For sure, I'm happy to help. Closing now but feel to reopen new issues as other things arise

wlawler45 commented 2 years ago

So I noticed some things, Sorry for the delay, so there are about 200 more fused structures in path_structures than are listed in fused_paths.csv (csv ends at 150, but there are 350 in path_structures and in score_structures.tsv) also it seems when dividing the number of contacts in score_structures.tsv by the path_len in fused_paths.csv for each structure I dont get any structures with values above 1. Does that mean I didn't generate enough structures? What should I do about this?

wlawler45 commented 2 years ago

I'm including here my fused_paths.csv, I see a column labeled num_interface_contacts, but all values seem to be 0, which is confusing 5u1c_fused_paths.csv .

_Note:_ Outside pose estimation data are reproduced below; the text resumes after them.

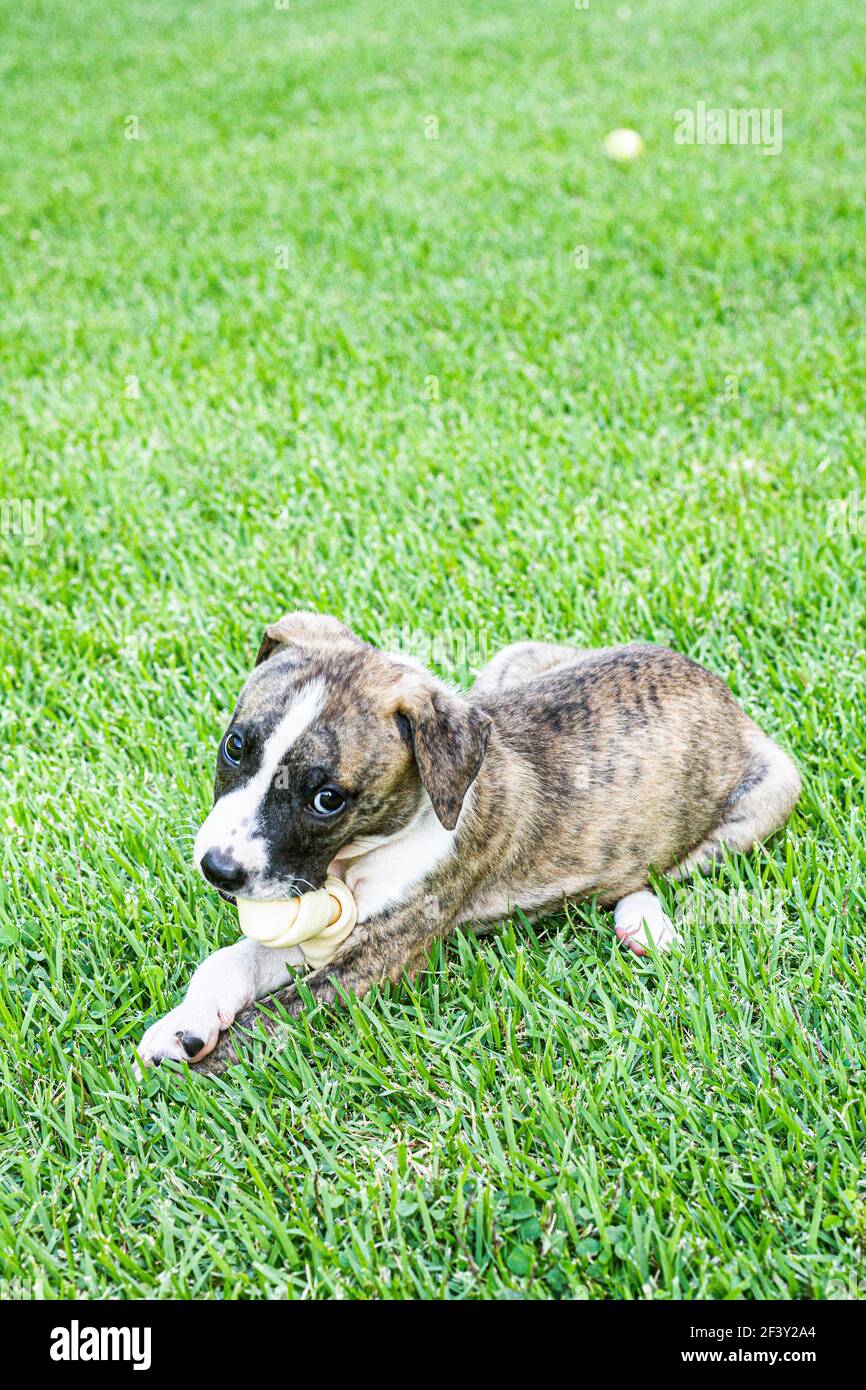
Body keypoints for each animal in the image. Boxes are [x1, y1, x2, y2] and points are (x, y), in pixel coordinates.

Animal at [132, 614, 800, 1078]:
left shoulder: (373, 960)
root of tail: (722, 692)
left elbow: (266, 1020)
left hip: (769, 799)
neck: (359, 856)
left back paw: (643, 924)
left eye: (327, 800)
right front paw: (184, 1026)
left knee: (660, 875)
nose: (218, 870)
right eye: (235, 746)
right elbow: (232, 959)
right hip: (515, 659)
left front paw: (191, 1078)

swanss commented 2 years ago

So as far as 'num_interface_contacts', that column is 0 because contacts are not calculated by default when sampling paths (you can change this with the --countContacts argument). Defining potential contacts is rather slow, so I did it with a separate program, countContacts, which can divide the computation over multiple jobs to speed things up.

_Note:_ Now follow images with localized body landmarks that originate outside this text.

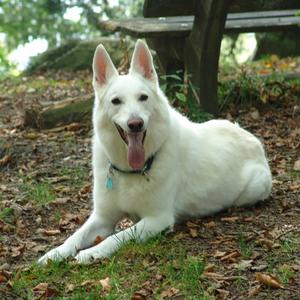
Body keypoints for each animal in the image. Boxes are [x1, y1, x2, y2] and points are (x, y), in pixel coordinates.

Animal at [38, 39, 272, 262]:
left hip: (254, 188)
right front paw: (54, 254)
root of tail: (253, 140)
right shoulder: (102, 218)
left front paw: (92, 252)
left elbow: (118, 236)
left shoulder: (156, 220)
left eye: (143, 97)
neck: (131, 170)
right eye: (116, 101)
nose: (135, 124)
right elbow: (74, 236)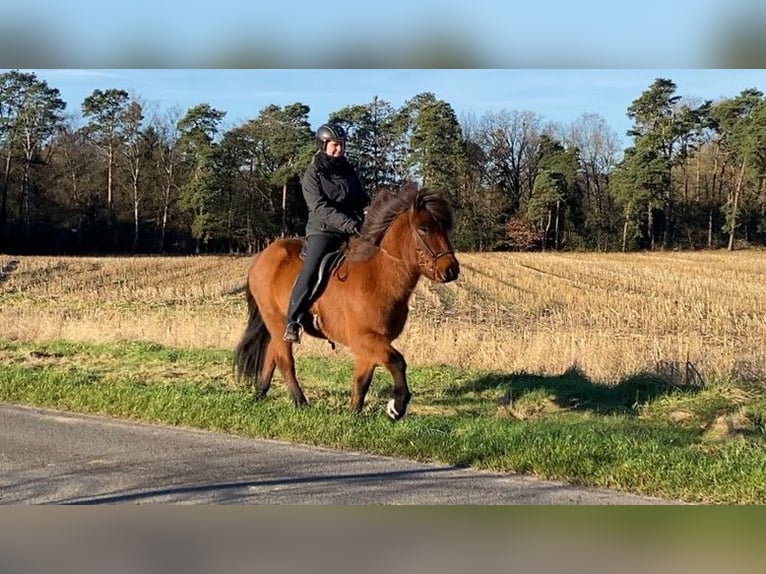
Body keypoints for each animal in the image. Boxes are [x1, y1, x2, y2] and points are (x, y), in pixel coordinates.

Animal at [234, 182, 462, 420]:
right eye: (423, 229)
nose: (451, 270)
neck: (378, 276)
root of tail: (261, 258)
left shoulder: (371, 343)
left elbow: (362, 380)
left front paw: (354, 412)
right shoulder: (364, 338)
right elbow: (398, 362)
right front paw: (397, 406)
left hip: (276, 326)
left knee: (273, 354)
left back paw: (260, 393)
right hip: (277, 321)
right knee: (285, 361)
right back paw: (300, 402)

I'm not sure why there isn't any rows for any of the paths beyond 150. Does the output of samplePaths mention anything going awry?

In the paper we sampled 4,000 backbones with sample paths and only 1,000 of them had more than 2.5 contacts per residue. 1/4 is actually more than I would normally expect, in part because the sampled backbones were enriched for beta-strand structure, which have more contacts on average. Alpha-helical peptides will have less, this because they have more residues that are facing away from the protein

wlawler45 commented 2 years ago

Okay, so on closer inspection I was able to find a few better candidates from the data files, however their PDB data places them in the wrong region of the protein, but their shape looks like it could be accurate. I ran the next step the rosettaRelax successfully on the best candidate, but I am seg faulting on the run_FPDrefine step. So I have a few questions, should the peptide be close to the region I specified in my initial commands by this point or will FPDrefine move it there in the PDB model? I am slightly confused by the segmentation fault, I'm running it on my own laptop, but I've been able to get this far without having that issue. I also tried running on the FlexPepDock server online but that also seemed to fail. Any suggestions or guidance on this would be greatly appreciated.

The command I used to run FPDrefine is as follows: ./FlexPepDocking.default.linuxgccrelease -database /home/williamubuntu/Downloads/rosetta_src_2021.16.61629_bundle/main/database -in:file:s "./5U1C_362.red_0001.pdb" -native "/home/williamubuntu/Mosaist/bin/5U1C_362.red.pdb" -nstruct 100 -flexPepDocking:peptide_chain "C" -flexPepDocking:receptor_chain "A" -rep_ramp_cycles 10 @ /home/williamubuntu/peptide_design/example/9_rosettaFPDRefine/refine_flags

and I also tried it without specifying the native conformation: ./FlexPepDocking.default.linuxgccrelease -database /home/williamubuntu/Downloads/rosetta_src_2021.16.61629_bundle/main/database -in:file:s "./5U1C_362.red_0001.pdb" -nstruct 100 -flexPepDocking:peptide_chain "C" -flexPepDocking:receptor_chain "A" -rep_ramp_cycles 10 @ /home/williamubuntu/peptide_design/example/9_rosettaFPDRefine/refine_flags

And the last few lines it prints before the seg fault are these: protocols.flexPepDocking.FlexPepDockingFlags: Receptor chain: A protocols.flexPepDocking.FlexPepDockingFlags: Receptor first res: 1 protocols.flexPepDocking.FlexPepDockingFlags: Receptor nres: 288 protocols.flexPepDocking.FlexPepDockingFlags: Peptide chain: C protocols.flexPepDocking.FlexPepDockingFlags: Peptide first res: 577 protocols.flexPepDocking.FlexPepDockingFlags: Peptide nres: 16 protocols.flexPepDocking.FlexPepDockingFlags: Peptide anchor: 584 protocols.flexPepDocking.FlexPepDockingFlags: # peptide anchors: 1 protocols.flexPepDocking.FlexPepDockingFlags: # peptide cuts: 0 protocols.flexPepDocking.FlexPepDockingFlags: Receptor anchor: 192 FlexPepDockingProtocol: Old FoldTree : FOLD_TREE EDGE 1 288 -1 EDGE 1 289 1 EDGE 289 576 -1 EDGE 1 577 2 EDGE 577 592 -1

swanss commented 2 years ago

Oh hey, I totally missed this! My bad.

If you haven't already figured it out, could you send the PDB file (./5U1C_362.red_0001.pdb)?